━━━ EXTRACTED TEXT ━━━

A variety of disaster-related outcomes are investigated in this Special Issue ranging from pre-disaster phase, during disaster events, to the disaster aftermath. Prior to a disaster event, mitigation efforts could help reduce vulnerability to disaster impacts such as injuries and loss of life and property. Avoiding building in high-hazard areas is one effective mitigation action. The case study of households in Brazil and El Salvador reports that residents of high risk areas have on the average lower levels of education than households living in low risk areas (Wamsler et al. 2012). This might be because individuals who are literate and have higher level of education have better ability to perceive and understand existing risks and are able to act on perceived threats. Correspondingly, the study of tsunami-risk areas in southern Thailand shows that individuals and households with higher education had greater disaster preparedness e.g., stockpiling emergency supplies and having family evacuation plan (Muttarak and Pothisiri 2013). Consistent findings are reported at the country-level. Comparing to neighboring countries like Haiti and Dominican Republic, Cuba, with higher average level of education among its population, has better effecting risk-management and risk-communication system as well as disaster preparedness (Pichler and Striessnig 2013).

━━━ RAW DATA ━━━

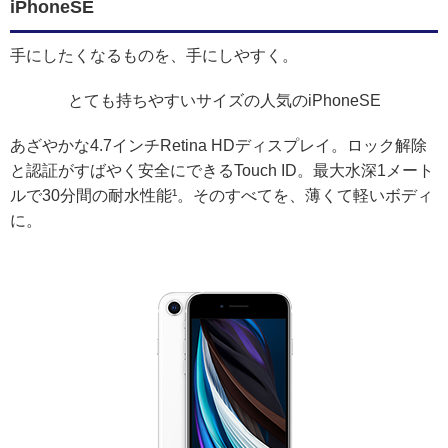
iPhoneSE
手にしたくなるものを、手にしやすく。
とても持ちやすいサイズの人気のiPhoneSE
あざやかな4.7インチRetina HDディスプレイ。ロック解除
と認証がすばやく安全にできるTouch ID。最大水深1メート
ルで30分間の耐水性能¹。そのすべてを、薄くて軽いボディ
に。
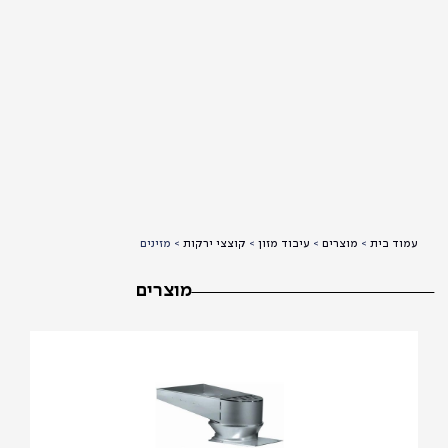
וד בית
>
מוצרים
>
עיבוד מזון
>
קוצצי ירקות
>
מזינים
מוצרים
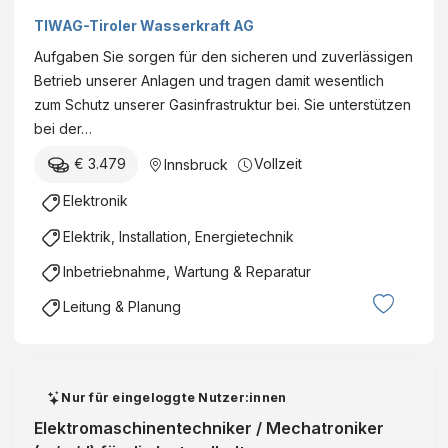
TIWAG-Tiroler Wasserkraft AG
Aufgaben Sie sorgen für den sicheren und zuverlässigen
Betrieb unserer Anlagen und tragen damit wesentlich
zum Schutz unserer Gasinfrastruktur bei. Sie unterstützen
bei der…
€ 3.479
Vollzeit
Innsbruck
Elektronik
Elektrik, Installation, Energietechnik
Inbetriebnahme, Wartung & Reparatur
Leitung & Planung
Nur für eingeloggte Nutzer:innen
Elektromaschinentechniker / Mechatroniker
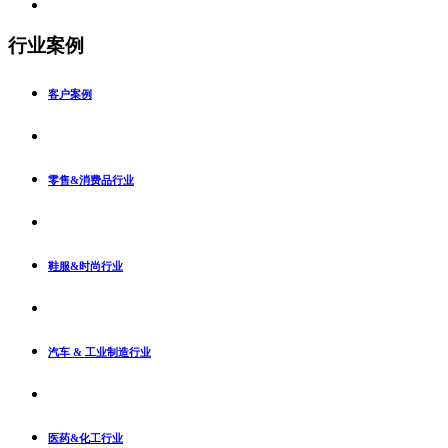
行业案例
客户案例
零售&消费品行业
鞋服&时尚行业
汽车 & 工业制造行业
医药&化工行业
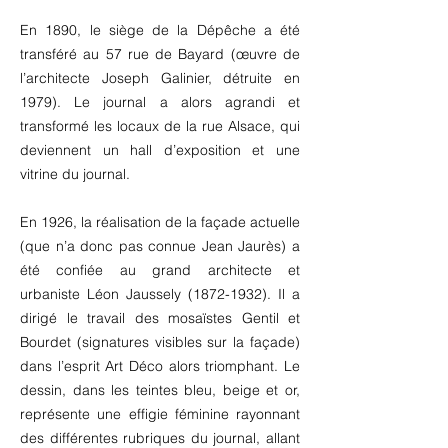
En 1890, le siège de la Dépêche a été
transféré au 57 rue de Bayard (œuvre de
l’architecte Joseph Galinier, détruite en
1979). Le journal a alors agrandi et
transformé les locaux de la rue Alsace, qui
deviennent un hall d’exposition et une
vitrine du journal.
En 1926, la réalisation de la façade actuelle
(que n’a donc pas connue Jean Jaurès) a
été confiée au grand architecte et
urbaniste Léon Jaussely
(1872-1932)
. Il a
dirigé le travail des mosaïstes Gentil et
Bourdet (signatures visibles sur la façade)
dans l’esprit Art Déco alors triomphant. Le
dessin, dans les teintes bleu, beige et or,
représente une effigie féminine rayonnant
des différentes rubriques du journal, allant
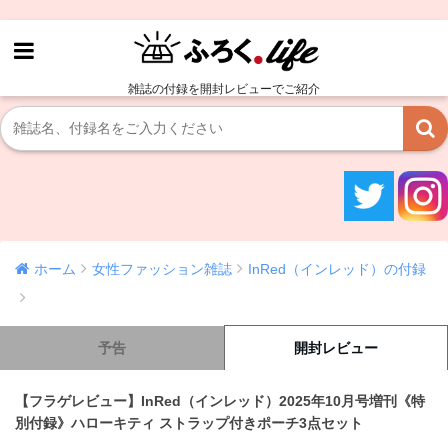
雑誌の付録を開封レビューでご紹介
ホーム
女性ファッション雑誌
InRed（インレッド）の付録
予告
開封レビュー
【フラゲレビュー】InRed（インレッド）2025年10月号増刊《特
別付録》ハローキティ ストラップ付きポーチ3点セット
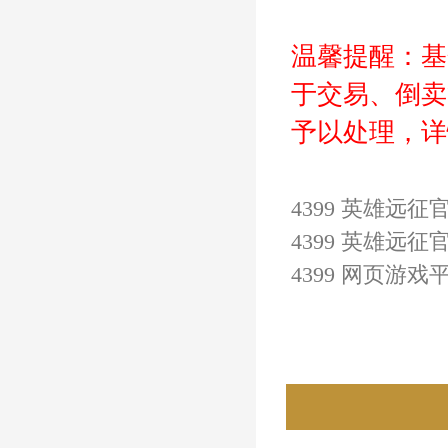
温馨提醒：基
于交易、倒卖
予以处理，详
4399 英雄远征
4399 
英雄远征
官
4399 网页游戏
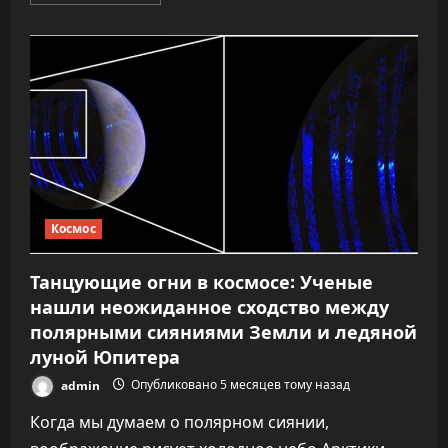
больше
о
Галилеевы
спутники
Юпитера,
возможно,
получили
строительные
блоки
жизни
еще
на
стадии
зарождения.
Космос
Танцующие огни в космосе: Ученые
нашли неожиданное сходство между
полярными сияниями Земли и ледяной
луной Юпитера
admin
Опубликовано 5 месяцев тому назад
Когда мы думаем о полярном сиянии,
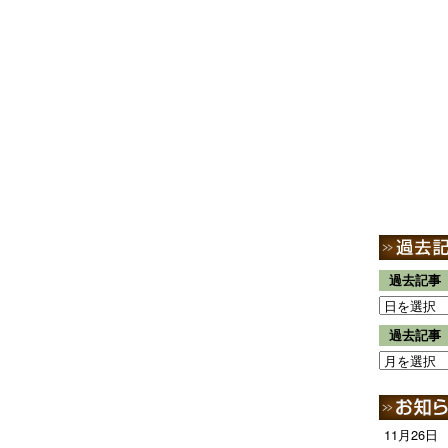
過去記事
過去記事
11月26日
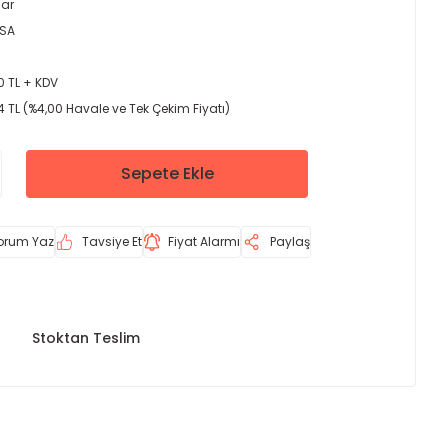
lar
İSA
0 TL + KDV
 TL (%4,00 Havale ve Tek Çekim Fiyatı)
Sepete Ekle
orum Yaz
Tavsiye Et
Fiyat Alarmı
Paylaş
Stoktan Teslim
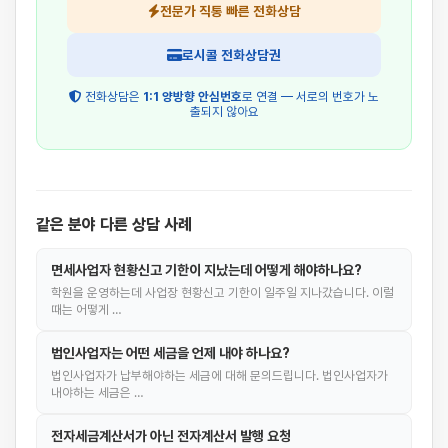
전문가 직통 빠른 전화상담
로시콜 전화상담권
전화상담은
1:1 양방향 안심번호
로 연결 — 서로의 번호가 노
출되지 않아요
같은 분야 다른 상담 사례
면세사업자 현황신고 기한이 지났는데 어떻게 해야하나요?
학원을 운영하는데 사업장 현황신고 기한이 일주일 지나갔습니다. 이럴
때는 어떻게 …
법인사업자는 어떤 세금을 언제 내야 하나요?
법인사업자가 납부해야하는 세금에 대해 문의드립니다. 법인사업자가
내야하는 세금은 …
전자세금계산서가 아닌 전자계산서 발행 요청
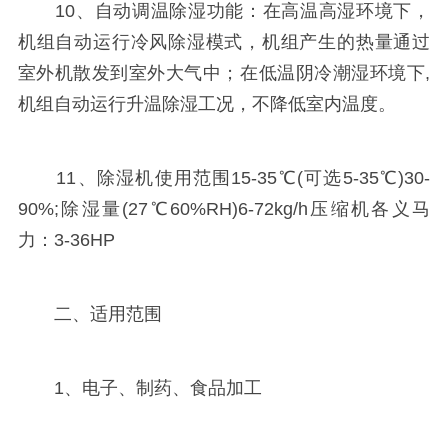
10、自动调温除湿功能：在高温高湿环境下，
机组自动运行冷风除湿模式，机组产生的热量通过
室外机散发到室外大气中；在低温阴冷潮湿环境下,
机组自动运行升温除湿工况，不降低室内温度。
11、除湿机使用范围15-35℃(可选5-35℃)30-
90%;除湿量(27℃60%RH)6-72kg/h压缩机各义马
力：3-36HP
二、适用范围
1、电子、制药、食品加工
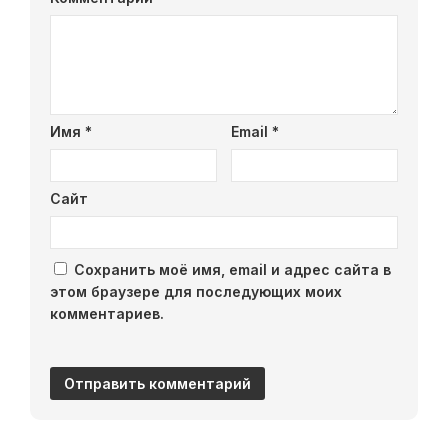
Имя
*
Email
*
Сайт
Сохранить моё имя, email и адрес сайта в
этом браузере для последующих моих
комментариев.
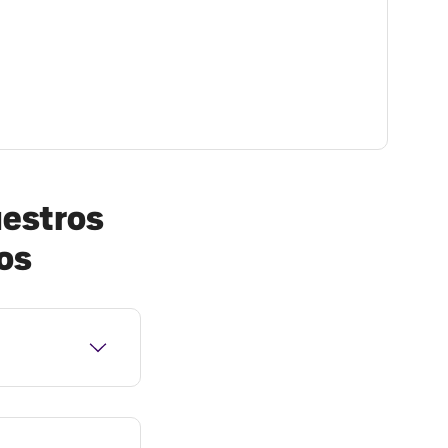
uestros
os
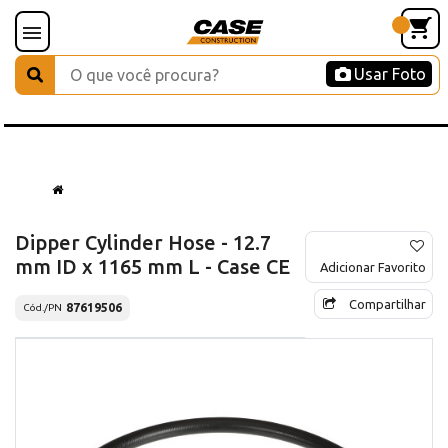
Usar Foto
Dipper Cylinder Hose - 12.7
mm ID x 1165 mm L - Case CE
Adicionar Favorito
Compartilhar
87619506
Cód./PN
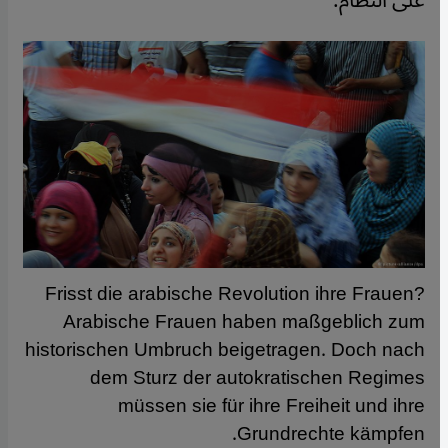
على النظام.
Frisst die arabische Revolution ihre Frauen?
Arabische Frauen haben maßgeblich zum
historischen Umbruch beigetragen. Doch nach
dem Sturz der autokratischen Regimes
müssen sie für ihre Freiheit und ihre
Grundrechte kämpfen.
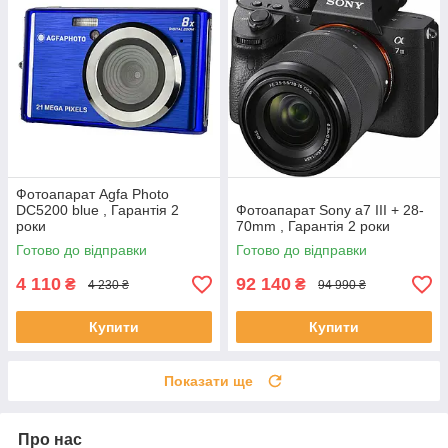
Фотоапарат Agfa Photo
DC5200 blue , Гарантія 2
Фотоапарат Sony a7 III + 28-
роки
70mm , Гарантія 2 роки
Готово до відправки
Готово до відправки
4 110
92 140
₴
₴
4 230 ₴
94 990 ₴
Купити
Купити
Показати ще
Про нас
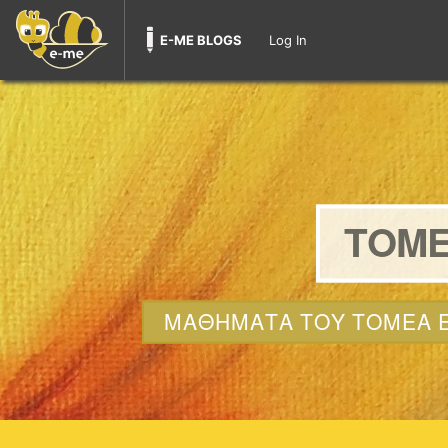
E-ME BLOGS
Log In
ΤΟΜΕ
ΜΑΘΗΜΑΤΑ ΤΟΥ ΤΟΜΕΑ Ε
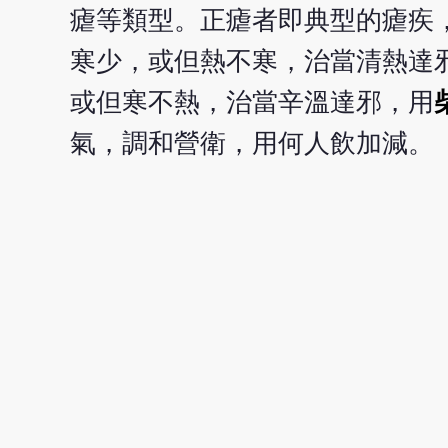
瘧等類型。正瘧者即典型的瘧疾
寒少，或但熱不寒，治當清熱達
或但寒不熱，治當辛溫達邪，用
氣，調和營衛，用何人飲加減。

━━━

__WHAT IS NEEDED__.
For each statement below, say yes or no to whether it agrees with the passage on education and disaster risk, and quote the words from the passage that decide it.
1. In the case study of Brazil and El Salvador, households in high-risk areas have lower average education than households in low-risk areas.
2. The study of southern Thailand found that more highly educated households were less prepared for disasters.
3. Cuba has a lower average level of education than Haiti and the Dominican Republic.

__YOUR SOLUTION__.
1. Yes: "residents of high risk areas have on the average lower levels of education than households living in low risk areas"
2. No: "individuals and households with higher education had greater disaster preparedness"
3. No: "Cuba, with higher average level of education among its population"